Official GTA 6 screenshot — a green iguana on a rock in harsh daylight, island across the water (An Extended Look)

In GTA 6 wurde einem Journalisten das Auto geklaut, während er mit NPCs schwamm, die vor ihm gesprungen waren

Von Alex · Veröffentlicht

Das beste Argument für diese Welt ist kein Feature. Es ist, dass ein Journalist von der Kulisse bestohlen wurde und das komisch fand.

Die Anekdote stammt aus einer geschlossenen Session in Rockstars Büro, und sie leistet mehr als jede Feature-Liste. Bei der Fahrt an einer Brücke vorbei fiel dem Spieler eine Gruppe NPCs auf, die von dort ins Wasser sprangen. Er hielt an, stieg aus, machte mit – und während Jason und Lucia schwammen, klaute jemand den Wagen, den er an der Straße stehen gelassen hatte.

Das ist der ganze Pitch in einer einzigen Geschichte. Die Welt produziert ihre eigene Unterhaltung, lädt euch dazu ein und geht nebenher ihren eigenen Geschäften nach, während ihr abgelenkt seid. Diese Szene hat niemand für diesen Journalisten geschrieben; drei getrennte Systeme liefen einfach zufällig bei ihm zusammen.

Keine Zwischensequenz, kein fertiger Clip

Technisch interessant ist der Sprung selbst. Previews beschreiben ihn als lebendiges System und nicht als vorab aufgezeichnete Animation: Der Spieler steuert den Körper auf dem Weg nach unten durch die Luft und ändert Tempo und Richtung der Drehung.

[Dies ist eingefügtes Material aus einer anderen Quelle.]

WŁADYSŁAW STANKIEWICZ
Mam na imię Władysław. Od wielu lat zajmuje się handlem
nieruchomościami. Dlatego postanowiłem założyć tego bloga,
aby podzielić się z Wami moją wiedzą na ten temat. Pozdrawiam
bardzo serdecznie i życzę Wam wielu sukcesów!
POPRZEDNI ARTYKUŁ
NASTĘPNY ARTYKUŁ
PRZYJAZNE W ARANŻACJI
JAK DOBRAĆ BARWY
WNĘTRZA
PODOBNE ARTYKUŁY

Dieser Unterschied erklärt viel von dem Streit, der gerade um das Videomaterial läuft. Eine fertig aufgezeichnete Animation ist eine Konserve – jedes Mal identisch, Bild für Bild poliert, bis sie perfekt aussieht. Ein lebendiges System setzt die Bewegung in jedem Frame neu aus Eingaben, Physik und Überblendungen zusammen, sieht also nie zweimal gleich aus, und ein halb abgestimmtes wirkt im Video unverkennbar hölzern. Viele beurteilen das Zweite mit Augen, die auf das Erste trainiert sind. Unser Deep Dive zur Animation geht die Patente und die Technik dahinter durch.

Warum die Kleinigkeiten tragen

Dieselben Previews zählen Details auf, die nach Beiwerk klingen: Sand, der nach einem Strandspaziergang an den Füßen kleben bleibt, Schweiß bei Anstrengung, Unterwasserpflanzen, die sich mit der Strömung bewegen, eine Verkehrsdichte, die sich nach Viertel und Tageszeit ändert, Hundeleinen, die auf echter Physik laufen statt auf Animationsschleifen.

Einzeln zählt nichts davon. Zusammen sind sie das Fundament für alles andere, was Rockstar behauptet. Ein System, in dem sich jeder Laden überfallen lässt und der Verkäufer selbst entscheidet, ob er sich wehrt, funktioniert nur, wenn die Leute darin Einzelne mit eigener Vorgeschichte sind – sonst gibt es niemanden, der euch wiedererkennt, euch die Bedienung verweigert oder euch später sucht. Die Menschenmenge ist keine Angeberei mit Grafik. Sie ist die Wand, an die sich der Rest der Simulation lehnt.

All das ist Material aus Presse-Previews von Demo-Builds und nichts, was Rockstar selbst veröffentlicht hätte, und der Nachmittag eines Journalisten ist eine Geschichte und kein Benchmark. Aber es ist eine gute Geschichte.